Disulfide Bond-Free and Fibril-Specific Nanobodies Prevent the Prion-like Alpha-synuclein Spreading

OVERVIEW

• Prevents the aggregation of alpha-synuclein, the protein associated with LBD
• Single dose therapy that crosses the blood-brain barrier directly into affected cells

BACKGROUND

Lewy body dementia (LBD) is the second most common type of dementia, and it is characterized by the deposition of protein deposits in the brain called Lewy bodies that cause progressive deficits in thinking, memory, and movement. Lewy bodies are also associated with Parkinson‚Äôs Disease, and patients with LBD commonly exhibit symptoms of parkinsonism. The illness is also seen to cause neurofibrillary plaques and tangles that are common in patients with Alzheimer's dementia. LBD is chronic, debilitating, progressive, and associated with a life expectancy of 7 to 8 years following diagnosis, though progression to a fatal disease may occur much more rapidly in some of those who are afflicted with this disease. No effective treatment currently exists. 

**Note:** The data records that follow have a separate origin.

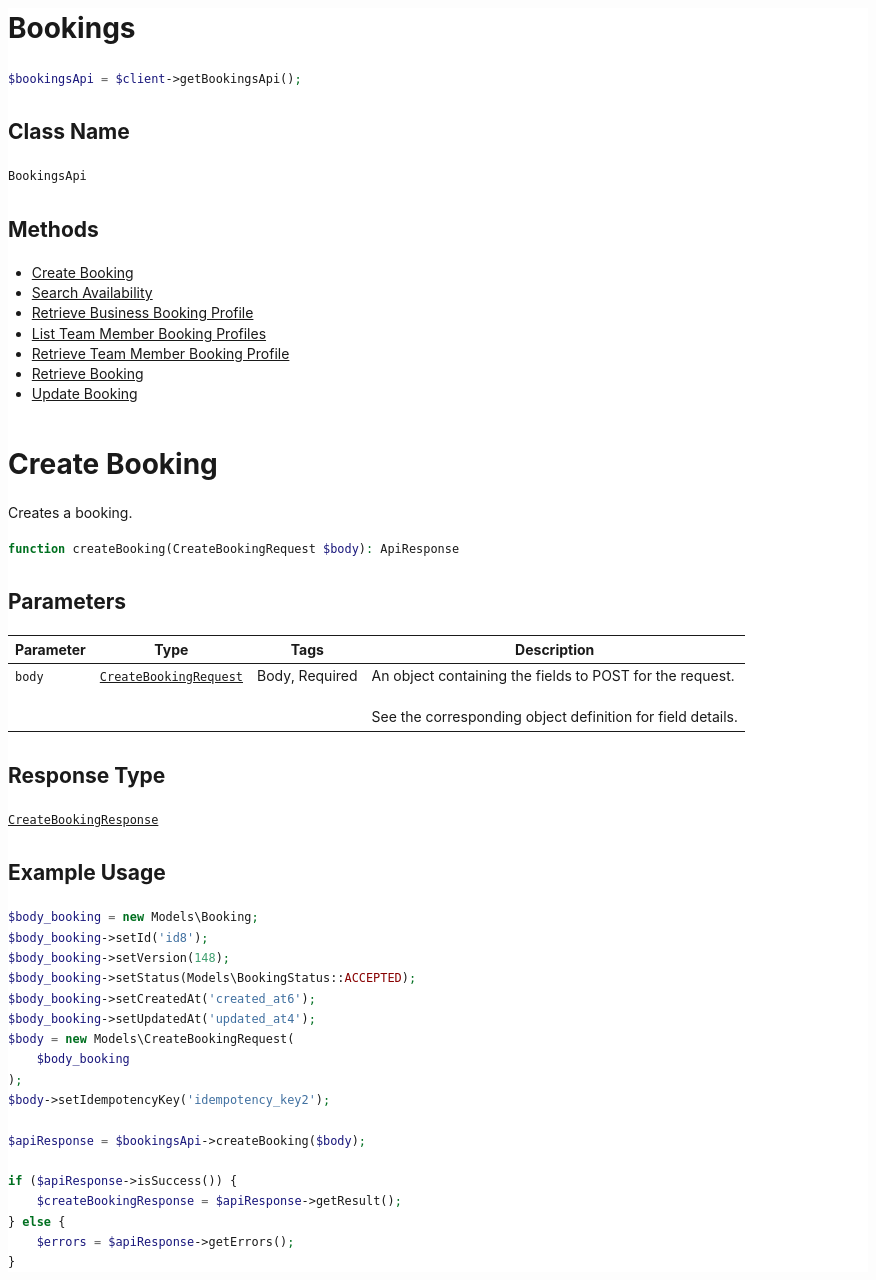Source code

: # Bookings

```php
$bookingsApi = $client->getBookingsApi();
```

## Class Name

`BookingsApi`

## Methods

* [Create Booking](/doc/apis/bookings.md#create-booking)
* [Search Availability](/doc/apis/bookings.md#search-availability)
* [Retrieve Business Booking Profile](/doc/apis/bookings.md#retrieve-business-booking-profile)
* [List Team Member Booking Profiles](/doc/apis/bookings.md#list-team-member-booking-profiles)
* [Retrieve Team Member Booking Profile](/doc/apis/bookings.md#retrieve-team-member-booking-profile)
* [Retrieve Booking](/doc/apis/bookings.md#retrieve-booking)
* [Update Booking](/doc/apis/bookings.md#update-booking)


# Create Booking

Creates a booking.

```php
function createBooking(CreateBookingRequest $body): ApiResponse
```

## Parameters

| Parameter | Type | Tags | Description |
|  --- | --- | --- | --- |
| `body` | [`CreateBookingRequest`](/doc/models/create-booking-request.md) | Body, Required | An object containing the fields to POST for the request.<br><br>See the corresponding object definition for field details. |

## Response Type

[`CreateBookingResponse`](/doc/models/create-booking-response.md)

## Example Usage

```php
$body_booking = new Models\Booking;
$body_booking->setId('id8');
$body_booking->setVersion(148);
$body_booking->setStatus(Models\BookingStatus::ACCEPTED);
$body_booking->setCreatedAt('created_at6');
$body_booking->setUpdatedAt('updated_at4');
$body = new Models\CreateBookingRequest(
    $body_booking
);
$body->setIdempotencyKey('idempotency_key2');

$apiResponse = $bookingsApi->createBooking($body);

if ($apiResponse->isSuccess()) {
    $createBookingResponse = $apiResponse->getResult();
} else {
    $errors = $apiResponse->getErrors();
}

```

Emerging postmortem and experimental studies suggest that pathogenic alpha-synuclein (alpha-syn) is a prion-like protein driving the pathogenesis of Lewy bodies dementia (LBD). A single administration of recombinant alpha-syn preformed fibrils (PFF) in animal models can lead to substantial alpha-syn pathology spreading to the cortex, resulting in cognitive impairment. Toxic protein aggregates in the brain have been difficult to treat because antibody therapeutics cannot be efficiently delivered across the blood-brain barrier. However, antibody fragments called nanobodies offer promise thanks to their smaller size and ability to reach affected areas of the brain and parts of the toxic aggregates inaccessible to larger antibodies.

INNOVATION

Researchers have designed nanobody libraries and selected those which will preferentially bind to alpha-synuclein preformed fibrils that cause Lewy body dementia. The nanobodies are formed in a manner that excludes disulfide bonds and are therefore capable of crossing the blood-brain barrier and targeting toxic aggregates inside of the cell, where they are most detrimental, rather than outside of it. This novel therapeutic agent prevents the in vitro and in vivo aggregation of alpha-syn in the cortex of the brain where cognitive defects are created. And because the nanobody is packaged and delivered to cells in a viral vector, dementia patients may only require a single dose rather than needing to remember daily oral medications or traveling to clinics for frequent antibody infusions. More broadly, the researchers developed a library of modified nanobodies that could be interrogated against other intracellular targets that traditional antibodies have failed to address.